Bahkan, jika pun keluar dari Setgab, PKS tidak berhak menarik menteri-menterinya. "Dalam tradisi yang benar, PKS tidak bisa menarik menterinya, karena yang berhak mengangkat dan memberhentikan menteri dalam sistem presidensial adalah presiden sendiri," kata Yudi.
Ia menyarankan, jika sering berseberangan dengan partai koalisi dan pemerintah, ada baiknya PKS bergabung dengan partai oposisi seperti PDIP, Gerindra dan Hanura. "Kalau sering berseberangan dengan pemerintah lebih baik mengambil posisi oposisi. Bagusnya begitu," tukas Yudi.
Senada dengan hal itu, dimana keputusan yang tidak tegas dari pemerintah dan Setgab dalam menyikapi Partai Keadilan Sejahtera akan merugikan penyelengaraan negara. Politisasi yang digunakan Presiden SBY untuk mencitrakan cara yang elegan kepada publik dalam mendepak PKS mengorbankan waktu kebangsaan dinilai tidak substantif. "Sebenarnya satu sama lain sudah tidak menahan penderitaan batin dari PKS, presiden dan khususnya Partai Demokrat," kata mantan Ketua Mahkamah Konstitusi Jimly Asshiddiqie kepada wartawan, tadi malam.
Namun demikian, baik Presiden, Setgab maupun PKS saling tunggu untuk menceraikan hubungan. "Mereka terlalu dikungkung oleh keinginan tampil mulia di depan publik. Mestinya kalau untuk kepentingan pemerintah yang lebih baik mestinya bubaran aja atau diberhentikan," kata Jimly.
Mengeluarkan PKS dari Setgab dapat berujung pada diberhentikannya menteri-menteri dalam kabinet yang berasal dari partai puritan tersebut. Namun demikian, Jimly mengatakan, hal tersebut bukanlah masalah. "Makanya, presiden kan bisa memberhentikan (menteri-menteri asal PKS). Tapi kalau presidennya mau tampil mulia didepan publik kan susah kalau mau memberhentikan. Jadi tidak usah lah mempolitisasi keadaan," kata pakar hukum tata negara tersebut.

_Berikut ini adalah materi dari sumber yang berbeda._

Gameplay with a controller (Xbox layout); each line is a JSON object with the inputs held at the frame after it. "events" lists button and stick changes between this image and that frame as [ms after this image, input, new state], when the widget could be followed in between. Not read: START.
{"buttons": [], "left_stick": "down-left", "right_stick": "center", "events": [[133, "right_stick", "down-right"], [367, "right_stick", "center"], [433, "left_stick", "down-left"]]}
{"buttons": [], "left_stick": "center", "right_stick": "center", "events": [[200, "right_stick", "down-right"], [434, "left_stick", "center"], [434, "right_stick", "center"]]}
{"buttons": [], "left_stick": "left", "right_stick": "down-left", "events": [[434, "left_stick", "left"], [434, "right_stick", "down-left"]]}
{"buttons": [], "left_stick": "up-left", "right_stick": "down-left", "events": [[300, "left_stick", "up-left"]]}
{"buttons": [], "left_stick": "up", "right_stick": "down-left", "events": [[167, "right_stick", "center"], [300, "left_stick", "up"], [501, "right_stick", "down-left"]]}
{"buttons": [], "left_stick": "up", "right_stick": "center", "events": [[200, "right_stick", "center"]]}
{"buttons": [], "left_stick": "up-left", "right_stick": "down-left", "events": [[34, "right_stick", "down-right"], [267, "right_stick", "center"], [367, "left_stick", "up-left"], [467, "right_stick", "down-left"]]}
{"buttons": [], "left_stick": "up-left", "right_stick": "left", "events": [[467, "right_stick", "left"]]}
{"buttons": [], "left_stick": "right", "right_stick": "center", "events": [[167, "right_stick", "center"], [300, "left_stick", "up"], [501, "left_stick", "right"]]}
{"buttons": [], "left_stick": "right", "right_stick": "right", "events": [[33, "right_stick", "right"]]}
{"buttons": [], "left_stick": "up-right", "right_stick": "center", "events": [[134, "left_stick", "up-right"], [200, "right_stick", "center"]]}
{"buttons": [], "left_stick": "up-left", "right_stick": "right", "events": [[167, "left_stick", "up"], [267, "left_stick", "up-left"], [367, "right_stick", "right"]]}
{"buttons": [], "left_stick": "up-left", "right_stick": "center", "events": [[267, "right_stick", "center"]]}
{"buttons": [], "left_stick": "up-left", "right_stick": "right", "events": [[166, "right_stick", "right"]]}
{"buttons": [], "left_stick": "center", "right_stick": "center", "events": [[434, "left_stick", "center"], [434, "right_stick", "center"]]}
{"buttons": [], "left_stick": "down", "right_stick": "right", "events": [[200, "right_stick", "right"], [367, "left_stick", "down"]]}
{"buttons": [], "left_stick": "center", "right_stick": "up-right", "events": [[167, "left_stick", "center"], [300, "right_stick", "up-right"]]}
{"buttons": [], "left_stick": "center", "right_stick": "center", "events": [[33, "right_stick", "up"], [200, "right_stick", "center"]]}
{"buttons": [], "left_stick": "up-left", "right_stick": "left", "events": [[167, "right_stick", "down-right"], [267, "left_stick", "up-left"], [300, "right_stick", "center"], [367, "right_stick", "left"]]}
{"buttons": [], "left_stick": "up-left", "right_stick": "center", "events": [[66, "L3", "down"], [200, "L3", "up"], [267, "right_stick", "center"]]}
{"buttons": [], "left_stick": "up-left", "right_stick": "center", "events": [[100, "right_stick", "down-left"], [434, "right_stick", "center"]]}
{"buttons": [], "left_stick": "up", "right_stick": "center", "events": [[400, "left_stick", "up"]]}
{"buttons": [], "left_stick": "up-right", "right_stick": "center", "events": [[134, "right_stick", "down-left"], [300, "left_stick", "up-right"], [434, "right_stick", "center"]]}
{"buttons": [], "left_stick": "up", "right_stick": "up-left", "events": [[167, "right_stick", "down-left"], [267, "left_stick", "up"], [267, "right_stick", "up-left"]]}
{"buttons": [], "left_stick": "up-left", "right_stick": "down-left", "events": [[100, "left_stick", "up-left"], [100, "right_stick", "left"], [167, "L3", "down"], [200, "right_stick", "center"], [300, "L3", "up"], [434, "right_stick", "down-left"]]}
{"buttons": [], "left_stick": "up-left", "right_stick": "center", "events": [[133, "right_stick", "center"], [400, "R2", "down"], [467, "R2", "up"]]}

Kondisi saling tunggu saat ini antara PKS, Presiden SBY dan Setgab justru akan merugikan banyak pihak. Untuk itu, tindakan tegas yang terukur perlu diambil segera.
http://www.waspada.co.id/index.php?o…ama&Itemid=131
——————–
Niat membangun Koalisi Partai saja sejak saja awal sebenarnya sudah ngawur! Kalau dalam sistem Demokrasi modern masih mau memakai model ala Paguyuban, jadi kacaulah semuanya, sebab azas-azas rasional jadi dikesampingkan karena mau menonjolkan pertasaan kebersamaan. Koalisi partai yang dbuat SBY, hakekatnya tak lebih dari sebuah Paguyuban dalam masyarakat agraris, terutama di Jawa. Maunya, setiap anggota itu selalu kompak, seperti sebuah keluarga besar, merasa senasib-sepenanggungan, saling mendukung, dan menghindari konflik dan beda pandangan yang tajam. Metode seperti kalau hendak diterapkan dalam organisasi modern, apalagi dalam organisasi partai politik, tentu kacaulah semaunya. Bahwa mereka membuat Parpol masing-masing itu, itu karena visi dan missi serta garis perjuangannya (ideologi) yang berbeda dengan yang lain. Nah lucunya, seorang SBY berkehendak semua visi, misi dan ideologi masing-masing parpol itu dilupakan saja. Lalu yang dipakai visi-misi dan ideologi yang dibangun baru dalam paguyuban koalisi parpol itu. Jelas impossible itu!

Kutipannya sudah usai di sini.